Lynne Wrennall
Dr Lynne Wrennall is Senior Lecturer in Criminology with the
Public Health Research Group, Criminology Programme, School of Social Science, Liverpool John Moores University
Lynne has written on the subject of the use of false allegations of MSBP made against women in the past - attracting the attention of America's leading supporter of MSBP - Dr Louisa J. Lasher with particular regard to a previous article of Dr Wrennalls - Munchausen Syndrome by Proxy/Fabricated and Induced Illness: Does the diagnosis serve economic vested interests, rather than the interests of children? http://linkinghub.elsevier.com/retrieve/pii/S0306987706007547 (note this is a chargeable-download paper.)
Lynne has now written a new paper, entitled Misdiagnosis of Child Abuse Related to Delay in Diagnosing a Paediatric Brain Tumor and made it available through a free PDF download through a new academic publisher - Liberatas Academica.
http://la-press.com/article.php?article_id=803
Title: Misdiagnosis of Child Abuse Related to Delay in Diagnosing a Paediatric Brain Tumor
The title perhaps provides a substantial indicator about the content.

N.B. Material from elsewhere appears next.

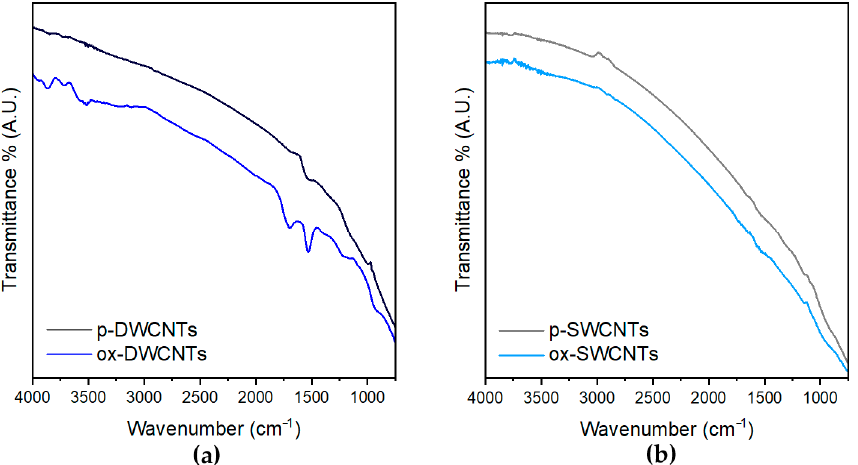
Figure 5. FT-IR spectra of pristine (p-) and oxidized (ox-) CNTs: ( a ) DWCNTs; ( b ) SWCNTs.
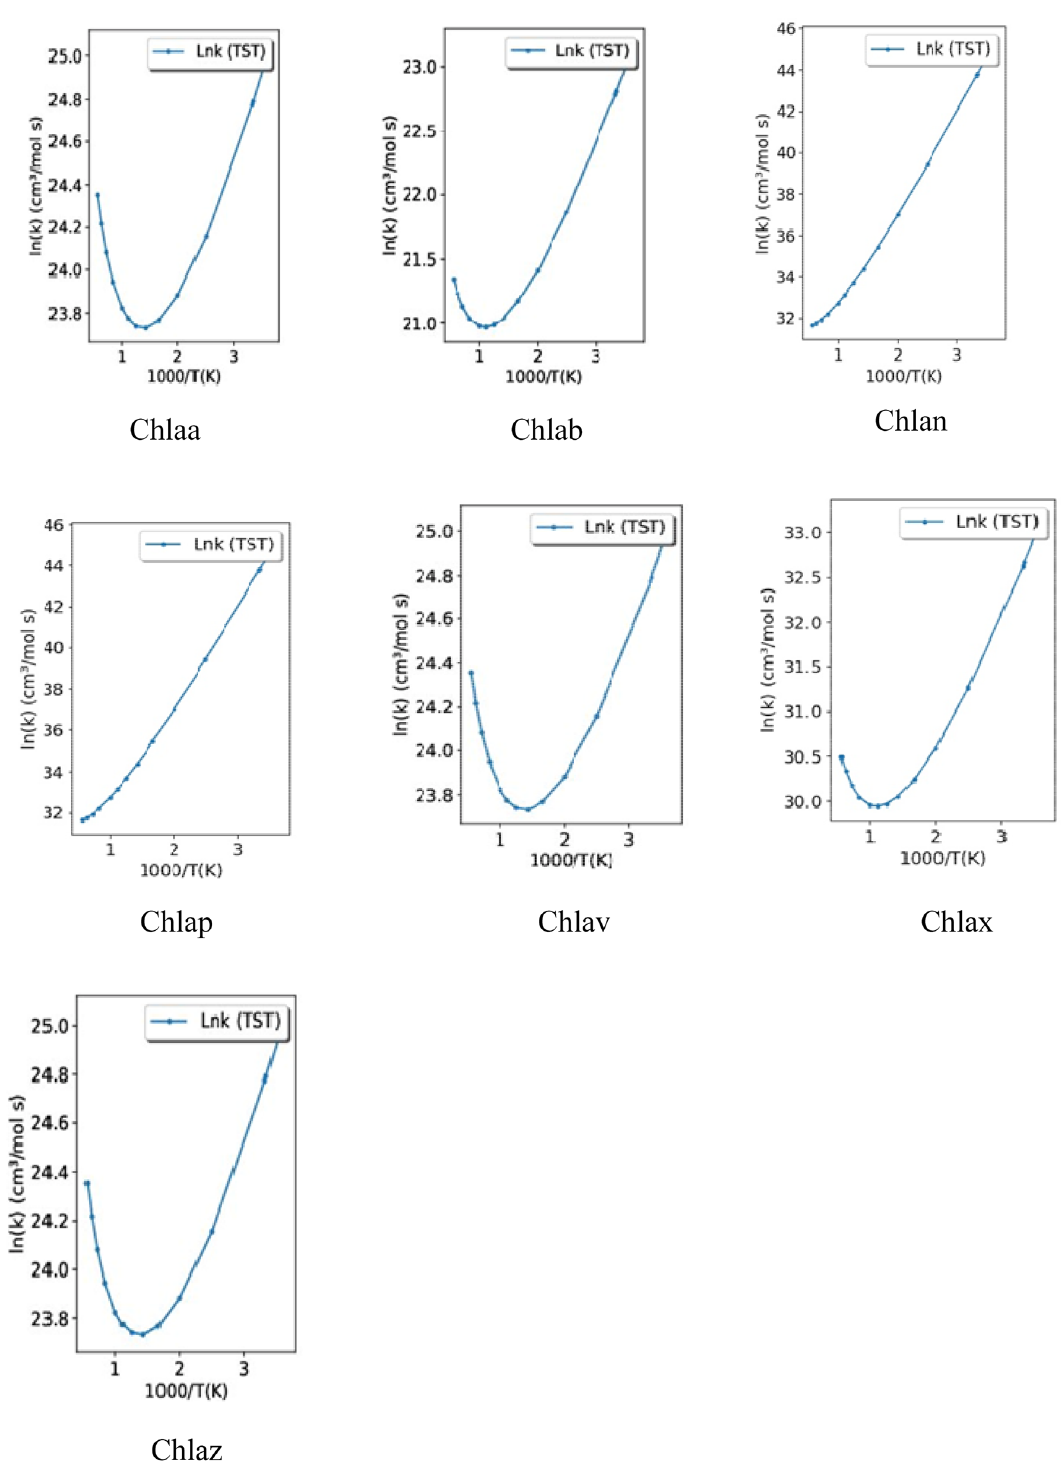
Figure 4. ( a ) Reaction rate constant graph for Chylla-carotenoid complexes (ln(k)) versus 1000/T(K). ( b ) Reaction rate constant graph for Chyllb-carotenoid complexes (ln(k)) versus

Although rumours abound that medical staff routinely accuse parents, notably women, of MSBP, as a means to distract from a proper medical diagnosis...it's unlikely that such a comprehensive - and damning example of such behaviour committed by paediatricians has been so well documented as in this paper. There can be no greater condemnation of medical staff who have so comprehensively failed both their patient - a little girl eventually diagnosed with a brain tumour, and their profession than the paragraph;
Some nine months elapsed between symptom onset and eventual accurate diagnosis. When the symptomatology of the case is assessed against the available knowledge, the delay is found to have been avoidable.
Abstract
Conflicting opinion regarding the relative weight that should be allocated to the investigation of organic causes of child illness, compared to the pursuit of suspicions of child abuse, has generated considerable public debate. The discourse of Munchausen Syndrome by Proxy/ Fabricated and Induced Illness is at the centre of contention. In particular, concern has arisen that children’s medical needs are being neglected when their conditions are misdiagnosed as child abuse.
This paper documents a case study in which the use of Child Protection procedures was linked to the belief that the child’s illness had “no organic cause.” The case study is contextualised in a review of literature relevant to the diagnostic process.
The deployment of the Child Protection perspective resulted in significant delay in the diagnosis of the child’s brain tumour. The child was ultimately found to be suffering from an optic chasm mass lesion involving the hypothalamus and the medial temporal regions, resulting in Diencephalic Syndrome. The evidence in this case is that erring on the side of suspecting Munchausen Syndrome by Proxy/ Fabricated and Induced Illness, was not “erring on the side of the child.”
Several lessons need to be learned from the case. The importance of ensuring that the Child Protection perspective does not displace adequate assessment of alternative explanations for the child’s condition is emphasised, as is the need for good communication in medical relationships. Strategies involving empathy, mediation, negotiation and conflict resolution may provide a more appropriate and therapeutic alternative to the use of Child Protection procedures in cases where the diagnosis is contentious. The need to re-write relevant policy, protocols and guidance is imperative.